Culture Secretary Jeremy Hunt said on Friday he would hand over text messages and emails to a press ethics inquiry over claims that he broke the rules in his dealings with Rupert Murdoch's media empire.
Hunt said he would submit all emails and texts that he sent to his former special adviser Adam Smith, who resigned on Wednesday saying that his "activities at times went too far."
It was Hunt's job to assess whether the government should approve the BSkyB bid in the face of opposition from other media groups who feared it would give the Murdochs too much influence over the British media.
"I will be handing over all my private texts and emails to my special adviser to the Leveson Inquiry," Hunt, who also has responsibility for the London Olympics, told reporters outside his London home.
"I am confident that they will vindicate the position that I handled the BSkyB merger process with total integrity."
The Leveson Inquiry was set up by Prime Minister David Cameron last year to look into the phone-hacking scandal at Murdoch's now-defunct News of the World tabloid, and into relations between the press, politicians and police.

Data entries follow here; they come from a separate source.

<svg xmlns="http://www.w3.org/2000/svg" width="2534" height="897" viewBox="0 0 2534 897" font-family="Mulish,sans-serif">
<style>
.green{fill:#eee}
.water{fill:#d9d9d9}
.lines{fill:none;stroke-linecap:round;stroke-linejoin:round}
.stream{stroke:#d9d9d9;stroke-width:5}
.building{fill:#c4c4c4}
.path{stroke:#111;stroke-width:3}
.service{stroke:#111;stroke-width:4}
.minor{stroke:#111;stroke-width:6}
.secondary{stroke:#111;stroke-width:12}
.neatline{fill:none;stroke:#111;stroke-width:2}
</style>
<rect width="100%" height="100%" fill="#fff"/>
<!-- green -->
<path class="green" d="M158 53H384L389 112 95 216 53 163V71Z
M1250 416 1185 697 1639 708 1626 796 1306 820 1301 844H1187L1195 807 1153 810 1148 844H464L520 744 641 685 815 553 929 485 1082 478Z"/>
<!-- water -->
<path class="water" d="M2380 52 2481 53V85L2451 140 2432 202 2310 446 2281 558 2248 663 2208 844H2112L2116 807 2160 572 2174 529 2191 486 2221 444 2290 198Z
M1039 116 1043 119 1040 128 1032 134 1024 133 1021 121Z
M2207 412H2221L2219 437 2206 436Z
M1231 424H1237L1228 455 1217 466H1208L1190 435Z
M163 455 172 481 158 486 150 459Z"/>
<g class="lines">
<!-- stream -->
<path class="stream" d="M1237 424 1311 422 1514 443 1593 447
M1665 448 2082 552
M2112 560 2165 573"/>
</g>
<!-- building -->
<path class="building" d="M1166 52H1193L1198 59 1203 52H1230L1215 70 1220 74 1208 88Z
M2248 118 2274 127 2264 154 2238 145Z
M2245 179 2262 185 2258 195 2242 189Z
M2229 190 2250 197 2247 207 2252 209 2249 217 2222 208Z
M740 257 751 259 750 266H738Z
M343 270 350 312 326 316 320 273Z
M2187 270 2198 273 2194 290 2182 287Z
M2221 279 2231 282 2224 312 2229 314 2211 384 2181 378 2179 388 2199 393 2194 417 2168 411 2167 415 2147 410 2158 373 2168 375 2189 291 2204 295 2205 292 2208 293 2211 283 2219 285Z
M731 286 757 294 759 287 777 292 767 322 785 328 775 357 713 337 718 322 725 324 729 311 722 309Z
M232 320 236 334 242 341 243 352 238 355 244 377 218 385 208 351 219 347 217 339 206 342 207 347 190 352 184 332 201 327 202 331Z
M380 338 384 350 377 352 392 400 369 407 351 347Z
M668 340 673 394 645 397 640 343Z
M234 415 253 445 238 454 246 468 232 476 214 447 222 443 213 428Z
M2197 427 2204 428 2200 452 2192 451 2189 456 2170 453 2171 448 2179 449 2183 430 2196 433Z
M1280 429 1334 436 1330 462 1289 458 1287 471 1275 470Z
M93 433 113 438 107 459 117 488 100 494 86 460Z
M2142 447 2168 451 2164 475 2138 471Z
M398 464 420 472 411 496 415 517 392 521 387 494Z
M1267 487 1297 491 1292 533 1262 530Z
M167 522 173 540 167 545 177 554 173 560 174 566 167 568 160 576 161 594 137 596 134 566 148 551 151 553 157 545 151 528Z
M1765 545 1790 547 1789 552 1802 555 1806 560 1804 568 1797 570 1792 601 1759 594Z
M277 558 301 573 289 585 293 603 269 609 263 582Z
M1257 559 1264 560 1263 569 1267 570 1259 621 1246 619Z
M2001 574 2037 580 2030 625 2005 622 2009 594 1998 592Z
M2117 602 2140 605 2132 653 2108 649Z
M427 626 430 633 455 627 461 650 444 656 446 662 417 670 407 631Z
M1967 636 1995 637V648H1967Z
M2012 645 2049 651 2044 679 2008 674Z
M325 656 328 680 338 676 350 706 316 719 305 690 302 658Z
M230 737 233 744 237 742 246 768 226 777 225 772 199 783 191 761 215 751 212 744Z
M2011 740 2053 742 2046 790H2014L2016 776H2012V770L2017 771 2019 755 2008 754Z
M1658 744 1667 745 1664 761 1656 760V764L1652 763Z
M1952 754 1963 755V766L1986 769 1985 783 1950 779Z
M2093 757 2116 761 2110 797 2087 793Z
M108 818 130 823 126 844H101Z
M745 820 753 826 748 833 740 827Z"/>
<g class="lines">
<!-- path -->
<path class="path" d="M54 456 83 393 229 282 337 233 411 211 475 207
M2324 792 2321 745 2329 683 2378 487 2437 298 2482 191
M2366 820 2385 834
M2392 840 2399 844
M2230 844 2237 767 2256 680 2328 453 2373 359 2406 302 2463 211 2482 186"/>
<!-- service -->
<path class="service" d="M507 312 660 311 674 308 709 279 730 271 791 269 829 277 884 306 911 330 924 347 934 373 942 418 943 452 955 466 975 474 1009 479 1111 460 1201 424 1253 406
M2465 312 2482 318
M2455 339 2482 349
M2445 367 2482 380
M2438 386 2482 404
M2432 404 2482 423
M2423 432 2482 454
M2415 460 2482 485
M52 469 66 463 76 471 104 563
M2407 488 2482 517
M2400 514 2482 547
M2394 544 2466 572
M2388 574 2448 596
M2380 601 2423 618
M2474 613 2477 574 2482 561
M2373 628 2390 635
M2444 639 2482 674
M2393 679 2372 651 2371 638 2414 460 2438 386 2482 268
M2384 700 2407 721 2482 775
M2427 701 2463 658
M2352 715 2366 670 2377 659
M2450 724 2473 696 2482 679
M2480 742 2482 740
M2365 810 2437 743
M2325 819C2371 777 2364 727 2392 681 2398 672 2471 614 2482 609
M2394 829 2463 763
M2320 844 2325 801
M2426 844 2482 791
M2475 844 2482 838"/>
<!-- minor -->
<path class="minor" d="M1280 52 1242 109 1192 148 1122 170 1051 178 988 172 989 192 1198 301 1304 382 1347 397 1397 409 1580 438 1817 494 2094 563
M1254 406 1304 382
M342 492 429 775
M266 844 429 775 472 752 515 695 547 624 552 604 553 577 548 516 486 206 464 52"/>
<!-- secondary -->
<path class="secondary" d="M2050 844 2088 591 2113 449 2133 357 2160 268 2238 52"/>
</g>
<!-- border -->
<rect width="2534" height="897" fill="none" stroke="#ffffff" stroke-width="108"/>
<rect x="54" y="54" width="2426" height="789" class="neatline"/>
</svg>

Cameron has refused to open a separate government investigation into whether Hunt breached the ministerial code, saying that Hunt will address the claims when he appears before the Leveson Inquiry.
"What I cannot understand is why the matter of the ministerial code of conduct, which is to do with do you take responsibility for your special adviser, is not something the Prime Minister should immediately refer to the person who has been given the job of doing that," Hughes told BBC TV.
Smith resigned after texts and emails between him and a News Corp. lobbyist, Frederic Michel, emerged during testimony by Rupert Murdoch's son James to the Leveson Inquiry.